EXERCISE DATA ▸
---

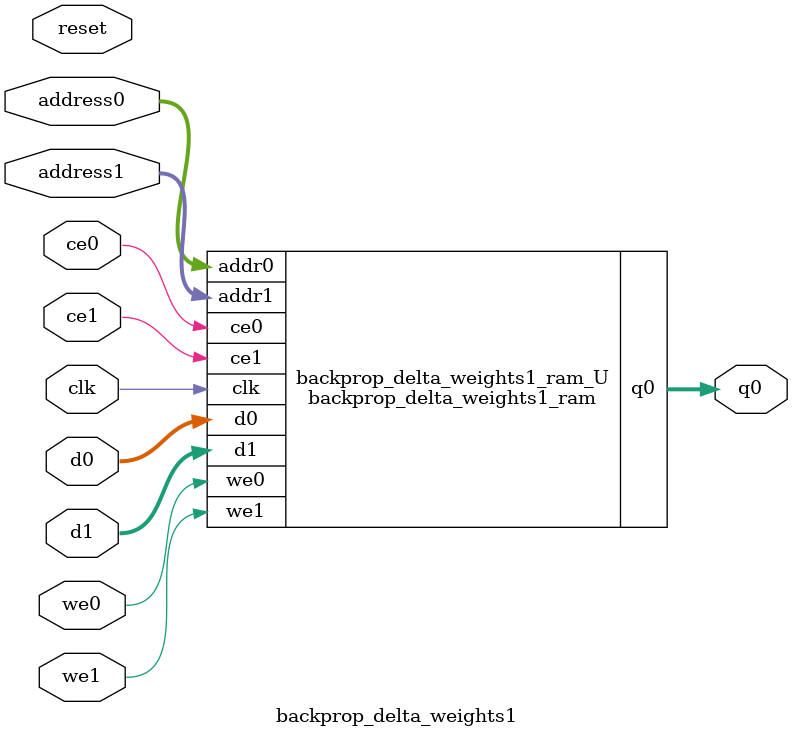
<source format=v>
`timescale 1 ns / 1 ps
module backprop_delta_weights1_ram (addr0, ce0, d0, we0, q0, addr1, ce1, d1, we1,  clk);

parameter DWIDTH = 64;
parameter AWIDTH = 10;
parameter MEM_SIZE = 832;

input[AWIDTH-1:0] addr0;
input ce0;
input[DWIDTH-1:0] d0;
input we0;
output reg[DWIDTH-1:0] q0;
input[AWIDTH-1:0] addr1;
input ce1;
input[DWIDTH-1:0] d1;
input we1;
input clk;

reg [DWIDTH-1:0] ram[0:MEM_SIZE-1];




always @(posedge clk)  
begin 
    if (ce0) begin
        if (we0) 
            ram[addr0] <= d0; 
        q0 <= ram[addr0];
    end
end


always @(posedge clk)  
begin 
    if (ce1) begin
        if (we1) 
            ram[addr1] <= d1; 
    end
end


endmodule

`timescale 1 ns / 1 ps
module backprop_delta_weights1(
    reset,
    clk,
    address0,
    ce0,
    we0,
    d0,
    q0,
    address1,
    ce1,
    we1,
    d1);

parameter DataWidth = 32'd64;
parameter AddressRange = 32'd832;
parameter AddressWidth = 32'd10;
input reset;
input clk;
input[AddressWidth - 1:0] address0;
input ce0;
input we0;
input[DataWidth - 1:0] d0;
output[DataWidth - 1:0] q0;
input[AddressWidth - 1:0] address1;
input ce1;
input we1;
input[DataWidth - 1:0] d1;



backprop_delta_weights1_ram backprop_delta_weights1_ram_U(
    .clk( clk ),
    .addr0( address0 ),
    .ce0( ce0 ),
    .we0( we0 ),
    .d0( d0 ),
    .q0( q0 ),
    .addr1( address1 ),
    .ce1( ce1 ),
    .we1( we1 ),
    .d1( d1 ));

endmodule


</source>
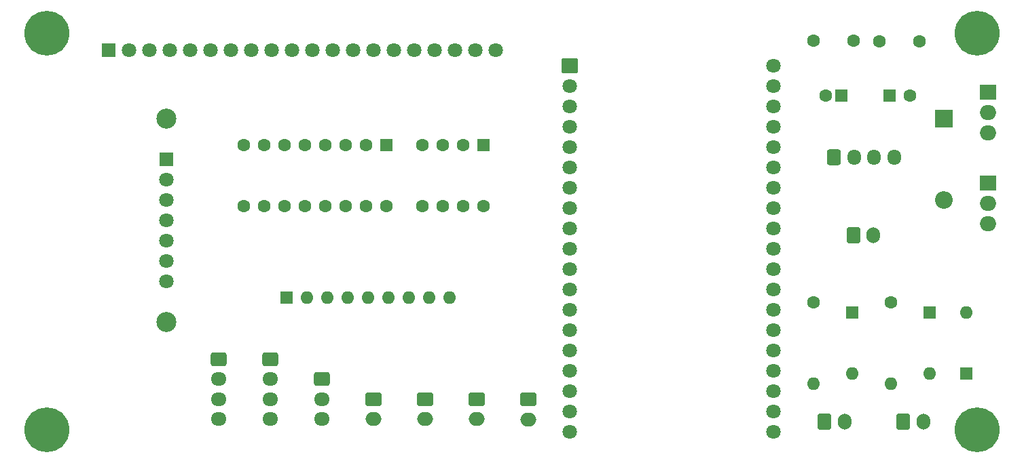
<source format=gbr>
%TF.GenerationSoftware,KiCad,Pcbnew,9.0.4*%
%TF.CreationDate,2025-12-09T22:45:37+01:00*%
%TF.ProjectId,VFO BFO Si5351,56464f20-4246-44f2-9053-69353335312e,rev?*%
%TF.SameCoordinates,Original*%
%TF.FileFunction,Soldermask,Bot*%
%TF.FilePolarity,Negative*%
%FSLAX46Y46*%
G04 Gerber Fmt 4.6, Leading zero omitted, Abs format (unit mm)*
G04 Created by KiCad (PCBNEW 9.0.4) date 2025-12-09 22:45:37*
%MOMM*%
%LPD*%
G01*
G04 APERTURE LIST*
G04 Aperture macros list*
%AMRoundRect*
0 Rectangle with rounded corners*
0 $1 Rounding radius*
0 $2 $3 $4 $5 $6 $7 $8 $9 X,Y pos of 4 corners*
0 Add a 4 corners polygon primitive as box body*
4,1,4,$2,$3,$4,$5,$6,$7,$8,$9,$2,$3,0*
0 Add four circle primitives for the rounded corners*
1,1,$1+$1,$2,$3*
1,1,$1+$1,$4,$5*
1,1,$1+$1,$6,$7*
1,1,$1+$1,$8,$9*
0 Add four rect primitives between the rounded corners*
20,1,$1+$1,$2,$3,$4,$5,0*
20,1,$1+$1,$4,$5,$6,$7,0*
20,1,$1+$1,$6,$7,$8,$9,0*
20,1,$1+$1,$8,$9,$2,$3,0*%
G04 Aperture macros list end*
%ADD10O,1.700000X2.000000*%
%ADD11RoundRect,0.250000X-0.600000X-0.750000X0.600000X-0.750000X0.600000X0.750000X-0.600000X0.750000X0*%
%ADD12C,1.800000*%
%ADD13R,1.800000X1.800000*%
%ADD14C,2.500000*%
%ADD15O,1.600000X1.600000*%
%ADD16C,1.600000*%
%ADD17O,2.000000X1.700000*%
%ADD18RoundRect,0.250000X-0.750000X0.600000X-0.750000X-0.600000X0.750000X-0.600000X0.750000X0.600000X0*%
%ADD19RoundRect,0.250000X-0.725000X0.600000X-0.725000X-0.600000X0.725000X-0.600000X0.725000X0.600000X0*%
%ADD20O,1.950000X1.700000*%
%ADD21R,2.000000X1.905000*%
%ADD22O,2.000000X1.905000*%
%ADD23C,3.600000*%
%ADD24C,5.600000*%
%ADD25R,1.600000X1.600000*%
%ADD26RoundRect,0.102000X-0.900000X-0.850000X0.900000X-0.850000X0.900000X0.850000X-0.900000X0.850000X0*%
%ADD27RoundRect,0.250000X-0.550000X0.550000X-0.550000X-0.550000X0.550000X-0.550000X0.550000X0.550000X0*%
%ADD28R,2.200000X2.200000*%
%ADD29O,2.200000X2.200000*%
%ADD30RoundRect,0.250000X-0.600000X-0.725000X0.600000X-0.725000X0.600000X0.725000X-0.600000X0.725000X0*%
%ADD31O,1.700000X1.950000*%
G04 APERTURE END LIST*
D10*
%TO.C,J8*%
X187974570Y-112522000D03*
D11*
X185474570Y-112522000D03*
%TD*%
D10*
%TO.C,J9*%
X197800600Y-112522000D03*
D11*
X195300600Y-112522000D03*
%TD*%
D10*
%TO.C,J10*%
X191552200Y-89255600D03*
D11*
X189052200Y-89255600D03*
%TD*%
D12*
%TO.C,M1*%
X103397000Y-95029600D03*
X103397000Y-92489600D03*
X103397000Y-89949600D03*
X103397000Y-87409600D03*
X103397000Y-84869600D03*
X103397000Y-82329600D03*
D13*
X103397000Y-79789600D03*
D14*
X103397000Y-74709600D03*
X103397000Y-100109600D03*
%TD*%
D15*
%TO.C,R1*%
X193761970Y-107731000D03*
D16*
X193761970Y-97571000D03*
%TD*%
D15*
%TO.C,R3*%
X184102970Y-107731000D03*
D16*
X184102970Y-97571000D03*
%TD*%
D17*
%TO.C,J6*%
X142063725Y-112202619D03*
D18*
X142063725Y-109702619D03*
%TD*%
D16*
%TO.C,C4*%
X189127086Y-64973027D03*
X184127086Y-64973027D03*
%TD*%
D19*
%TO.C,J2*%
X116365027Y-104702619D03*
D20*
X116365027Y-107202619D03*
X116365027Y-109702619D03*
X116365027Y-112202619D03*
%TD*%
D21*
%TO.C,U3*%
X205812829Y-71325464D03*
D22*
X205812829Y-73865464D03*
X205812829Y-76405464D03*
%TD*%
D19*
%TO.C,J3*%
X122789701Y-107202619D03*
D20*
X122789701Y-109702619D03*
X122789701Y-112202619D03*
%TD*%
D19*
%TO.C,J1*%
X109940352Y-104702619D03*
D20*
X109940352Y-107202619D03*
X109940352Y-109702619D03*
X109940352Y-112202619D03*
%TD*%
D23*
%TO.C,H2*%
X88500000Y-113500000D03*
D24*
X88500000Y-113500000D03*
%TD*%
D25*
%TO.C,C2*%
X193601286Y-71831027D03*
D16*
X196101286Y-71831027D03*
%TD*%
D18*
%TO.C,J5*%
X135639051Y-109702619D03*
D17*
X135639051Y-112202619D03*
%TD*%
D26*
%TO.C,U1*%
X153725200Y-68100200D03*
D12*
X153725200Y-70640200D03*
X153725200Y-73180200D03*
X153725200Y-75720200D03*
X153725200Y-78260200D03*
X153725200Y-80800200D03*
X153725200Y-83340200D03*
X153725200Y-85880200D03*
X153725200Y-88420200D03*
X153725200Y-90960200D03*
X153725200Y-93500200D03*
X153725200Y-96040200D03*
X153725200Y-98580200D03*
X153725200Y-101120200D03*
X153725200Y-103660200D03*
X153725200Y-106200200D03*
X153725200Y-108740200D03*
X153725200Y-111280200D03*
X153725200Y-113820200D03*
X179125200Y-68100200D03*
X179125200Y-70640200D03*
X179125200Y-73180200D03*
X179125200Y-75720200D03*
X179125200Y-78260200D03*
X179125200Y-80800200D03*
X179125200Y-83340200D03*
X179125200Y-85880200D03*
X179125200Y-88420200D03*
X179125200Y-90960200D03*
X179125200Y-93500200D03*
X179125200Y-96040200D03*
X179125200Y-98580200D03*
X179125200Y-101120200D03*
X179125200Y-103660200D03*
X179125200Y-106200200D03*
X179125200Y-108740200D03*
X179125200Y-111280200D03*
X179125200Y-113820200D03*
%TD*%
D23*
%TO.C,H1*%
X204500000Y-113500000D03*
D24*
X204500000Y-113500000D03*
%TD*%
D25*
%TO.C,C3*%
X187582199Y-71805627D03*
D16*
X185582199Y-71805627D03*
%TD*%
D27*
%TO.C,U5*%
X142930200Y-77955400D03*
D16*
X140390200Y-77955400D03*
X137850200Y-77955400D03*
X135310200Y-77955400D03*
X135310200Y-85575400D03*
X137850200Y-85575400D03*
X140390200Y-85575400D03*
X142930200Y-85575400D03*
%TD*%
D25*
%TO.C,D3*%
X188932470Y-98841000D03*
D15*
X188932470Y-106461000D03*
%TD*%
D23*
%TO.C,H4*%
X88500000Y-64000000D03*
D24*
X88500000Y-64000000D03*
%TD*%
D16*
%TO.C,C1*%
X192283665Y-64987627D03*
X197283665Y-64987627D03*
%TD*%
D21*
%TO.C,U4*%
X205812829Y-82671464D03*
D22*
X205812829Y-85211464D03*
X205812829Y-87751464D03*
%TD*%
D28*
%TO.C,D4*%
X200314229Y-74627464D03*
D29*
X200314229Y-84787464D03*
%TD*%
D18*
%TO.C,J4*%
X129214376Y-109702619D03*
D17*
X129214376Y-112202619D03*
%TD*%
D23*
%TO.C,H3*%
X204500000Y-64000000D03*
D24*
X204500000Y-64000000D03*
%TD*%
D27*
%TO.C,U2*%
X130828200Y-77995800D03*
D16*
X128288200Y-77995800D03*
X125748200Y-77995800D03*
X123208200Y-77995800D03*
X120668200Y-77995800D03*
X118128200Y-77995800D03*
X115588200Y-77995800D03*
X113048200Y-77995800D03*
X113048200Y-85615800D03*
X115588200Y-85615800D03*
X118128200Y-85615800D03*
X120668200Y-85615800D03*
X123208200Y-85615800D03*
X125748200Y-85615800D03*
X128288200Y-85615800D03*
X130828200Y-85615800D03*
%TD*%
D25*
%TO.C,RN1*%
X118407600Y-97012200D03*
D15*
X120947600Y-97012200D03*
X123487600Y-97012200D03*
X126027600Y-97012200D03*
X128567600Y-97012200D03*
X131107600Y-97012200D03*
X133647600Y-97012200D03*
X136187600Y-97012200D03*
X138727600Y-97012200D03*
%TD*%
D25*
%TO.C,D1*%
X203170970Y-106461000D03*
D15*
X203170970Y-98841000D03*
%TD*%
D25*
%TO.C,D2*%
X198591470Y-98841000D03*
D15*
X198591470Y-106461000D03*
%TD*%
D18*
%TO.C,J7*%
X148488400Y-109728000D03*
D17*
X148488400Y-112228000D03*
%TD*%
D13*
%TO.C,J12*%
X96168800Y-66144400D03*
D12*
X98708800Y-66144400D03*
X101248800Y-66144400D03*
X103788800Y-66144400D03*
X106328800Y-66144400D03*
X108868800Y-66144400D03*
X111408800Y-66144400D03*
X113948800Y-66144400D03*
X116488800Y-66144400D03*
X119028800Y-66144400D03*
X121568800Y-66144400D03*
X124108800Y-66144400D03*
X126648800Y-66144400D03*
X129188800Y-66144400D03*
X131728800Y-66144400D03*
X134268800Y-66144400D03*
X136808800Y-66144400D03*
X139348800Y-66144400D03*
X141888800Y-66144400D03*
X144428800Y-66144400D03*
%TD*%
D30*
%TO.C,J11*%
X186639200Y-79527400D03*
D31*
X189139200Y-79527400D03*
X191639200Y-79527400D03*
X194139200Y-79527400D03*
%TD*%
M02*

</source>
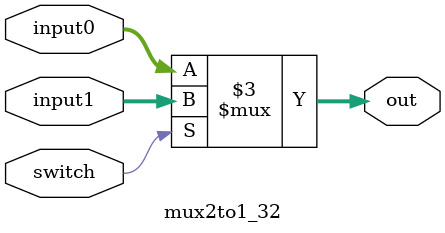
<source format=v>
`timescale 1ns / 1ps


module adder_32(
    input [31:0] value1,
    input [31:0] value2,
    output reg [31:0] out_value
    );
    
    always @(*) begin
        out_value = value1 + value2;
    end
    
endmodule

module or2to1_1bit(
    input in1,
    input in2,
    output out
    );
    
    assign out = in1 | in2;
    
endmodule

module mux4to1_32(
    input [1:0] switch,
    input [31:0] input00,
    input [31:0] input01,
    input [31:0] input10,
    input [31:0] input11,
    output reg [31:0] out
    );
    
    always @(*) begin
        case(switch)
            2'b00: out = input00;
            2'b01: out = input01;
            2'b10: out = input10;
            2'b11: out = input11;
        endcase
        end
endmodule

module mux2to1_32(
    input switch,
    input [31:0] input0,
    input [31:0] input1,
    output reg [31:0] out
    );
    
    always @(*) begin
        if(switch) out = input1;
        else out = input0;
    end
endmodule


</source>
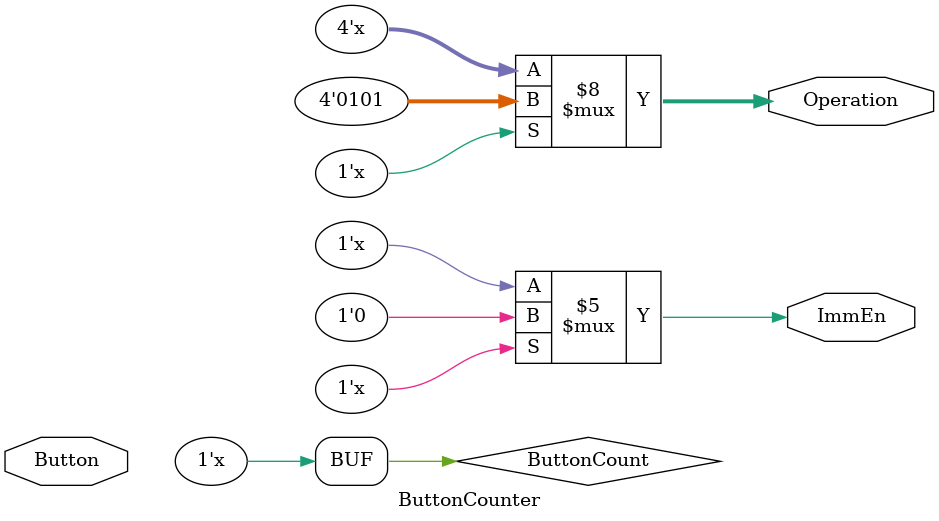
<source format=v>
module ButtonCounter(Button, Operation, ImmEn);

input Button;
output reg [3:0] Operation;
output reg ImmEn;

reg ButtonCount;

parameter AND = 4'b0001;
parameter OR = 4'b0010;
parameter XOR = 4'b0011;
parameter ADD = 4'b0101;
parameter ADDU = 4'b0110;
parameter ADDC = 4'b0111;
parameter SUB = 4'b1001;
parameter SUBC = 4'b1010;
parameter CMP = 4'b1011;
parameter NOT = 4'b1111;

parameter LSHI = 3'b000;
parameter LSH = 3'b010;
parameter ASHUI = 3'b001;
parameter ASHU = 3'b011;

always @(Button)
begin
	if (Button == 0)
	begin
	   ButtonCount = ButtonCount + 1;
	end
		
	
	case(ButtonCount)
		1://Add
		begin
			Operation = ADD; ImmEn = 0;
		end
		2://Addi
		begin
			Operation = ADD; ImmEn = 1;
		end
		3://Addu
		begin
			Operation = ADDU; ImmEn = 0;
		end
		4://Addui
		begin
			Operation = ADDU; ImmEn = 1;
		end
		5://Addc
		begin
			Operation = ADDC; ImmEn = 0;
		end
		6://Addci
		begin
			Operation = ADDC; ImmEn = 1;
		end
		7://Sub
		begin
			Operation = SUB; ImmEn = 0;
		end
		8://Subi
		begin
			Operation = SUB; ImmEn = 1;
		end
		9: //Cmp
		begin
			Operation = CMP; ImmEn = 0;
		end
		10: //Cmpi
		begin
			Operation = CMP; ImmEn = 1;
		end
		11: //AND
		begin
			Operation = AND; ImmEn = 0;
		end
		12: //OR
		begin
			Operation = OR; ImmEn = 0;
		end
		13: //XOR
		begin 
			Operation = XOR; ImmEn = 0;
		end
		14: // NOT
		begin
			Operation = NOT; ImmEn = 0;
			ButtonCount = 0;
		end
	endcase
	end
endmodule
</source>
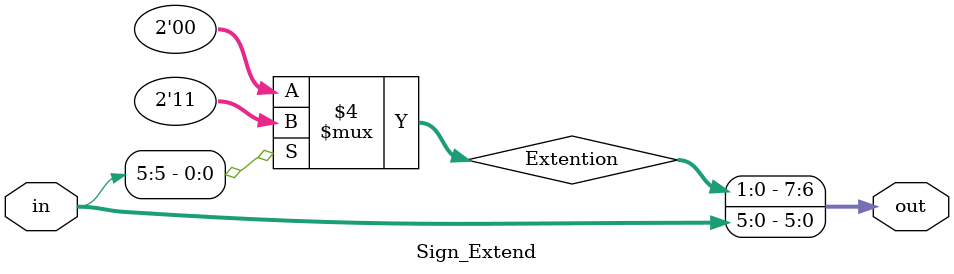
<source format=v>

module Sign_Extend(
  input [5:0] in,
  output [7:0] out);
  reg [1:0] Extention;
  
  assign out = {Extention,in};
  
  always@(*)
  begin
    if(in[5] == 0)
      Extention = 2'b00;
    else
      Extention = 2'b11;
  end
endmodule
      

</source>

---

JOB ▸ When the word "assign" appears in a line of the data, that line is counted; report the number only.

OUTPUT OF THE TASK ▸ 2